Sunday, October 25, 2015

Dodging the Apple Luxury Tax

This week, +Katherine Derbyshire ran out of space (again) on the 256GB SSD in Penelope, her 2011 iMac. We didn't want to shove more stuff to her backup drive (we already had moved her media files), and Apple confirmed that there is no Apple approved SSD upgrade. Thus, we decided to do a two forklift hard drive upgrade. (One forklift takes the old machine out, a second forklift brings the new machine in).

Never mind we know Apple machines cost too much, and that's especially true if they claim it's a unique feature when it's really them just playing catch-up. It's their sandbox, and the colors are so pretty.

We put together an order for a new high end iMac with the usual improvements, but the only material difference to us was that the replacement has a two terabyte fusion drive (2 TB disk with a 128 GB SSD caching the most used files), and an external backup drive. We sent the (not cheap) order off Friday night.

Saturday morning, I considered future roles for Penelope, which is still a pretty nice system. I could use it myself, as it uses less power than my own underutilized Mac Pro. Alas, the 256GB drive would be a too small for me, but I realized I could combine it with the current internal backup drive and make a 1TB/256GB Fusion drive with her current hardware . . .

. . . oh wait . . .

. . . we're buying a brand new system just to get a Fusion drive. We could just reconfigure Penelope's current hardware in a Fusion drive configuration for Katherine. I excitedly point this out to her, and she sweetly noted she had come to the same conclusion.

(It's so nice to have married within my species.)

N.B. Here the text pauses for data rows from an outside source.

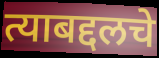
त्याबद्दलचे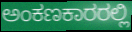
ಅಂಕಣಕಾರರಲ್ಲಿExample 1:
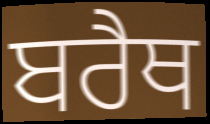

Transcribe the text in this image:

ਬਰੈਥ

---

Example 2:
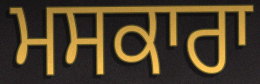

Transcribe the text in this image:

ਮਸਕਾਰਾ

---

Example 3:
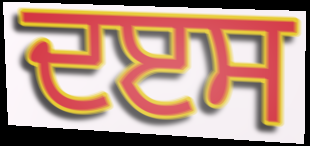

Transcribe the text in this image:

ਦੲਸ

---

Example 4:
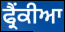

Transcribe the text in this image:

ਫ੍ਰੈਂਕੀਆ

Katherine dived for her keyboard to to cancel the order, and after backing up Penelope's data three different ways, I converted it over to a Fusion drive by the end of the day. We went out for dinner (hey, we just didn't buy a computer!), and on the way there we picked up an external backup drive at the local Best Buy.

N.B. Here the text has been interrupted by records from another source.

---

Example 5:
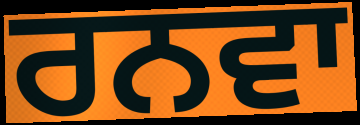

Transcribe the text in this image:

ਰਨਵਾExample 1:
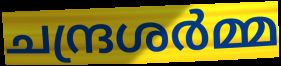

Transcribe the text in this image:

ചന്ദ്രശർമ്മ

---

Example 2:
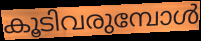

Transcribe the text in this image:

കൂടിവരുമ്പോൾ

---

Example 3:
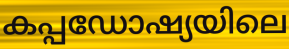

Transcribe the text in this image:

കപ്പഡോഷ്യയിലെ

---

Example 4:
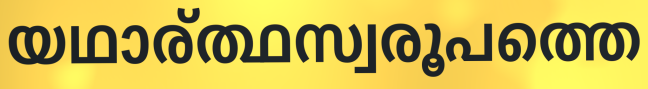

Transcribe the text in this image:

യഥാര്ത്ഥസ്വരൂപത്തെ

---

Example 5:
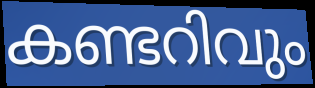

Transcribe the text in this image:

കണ്ടറിവും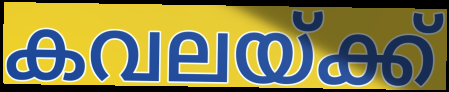
കവലയ്ക്ക്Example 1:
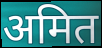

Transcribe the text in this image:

अमित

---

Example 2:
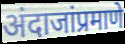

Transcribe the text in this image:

अंदाजांप्रमाणे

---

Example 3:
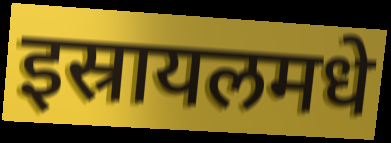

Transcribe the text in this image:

इस्रायलमधे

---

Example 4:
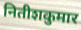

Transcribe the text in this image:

नितीशकुमार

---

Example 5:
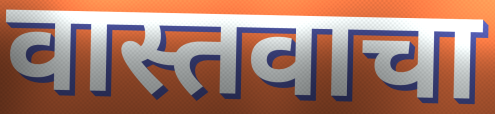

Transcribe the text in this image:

वास्तवाचा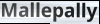
Mallepally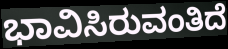
ಭಾವಿಸಿರುವಂತಿದೆ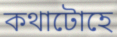
কথাটোহে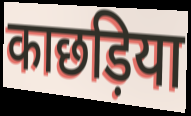
काछड़ियाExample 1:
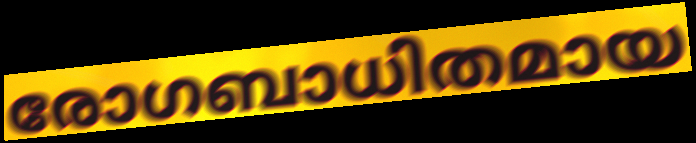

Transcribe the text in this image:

രോഗബാധിതമായ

(Mea culpa time: I discovered early during the conversion that taking up space on her SSD was a misconfigured backup from another system in house. My bad. We found it early enough to not have to do the conversion, but we liked the plan enough to go ahead, and thus solve the problem for the foreseeable future.)

So we avoided the Apple upgrade tax, got more-or-less instant gratification, and actually got twice the fast SSD drive fronting the disk platter than Apple would have sold us. The overall drive is smaller, but with the machine at only 18% drive utilization, we can easily accept that. Not a bad day at all.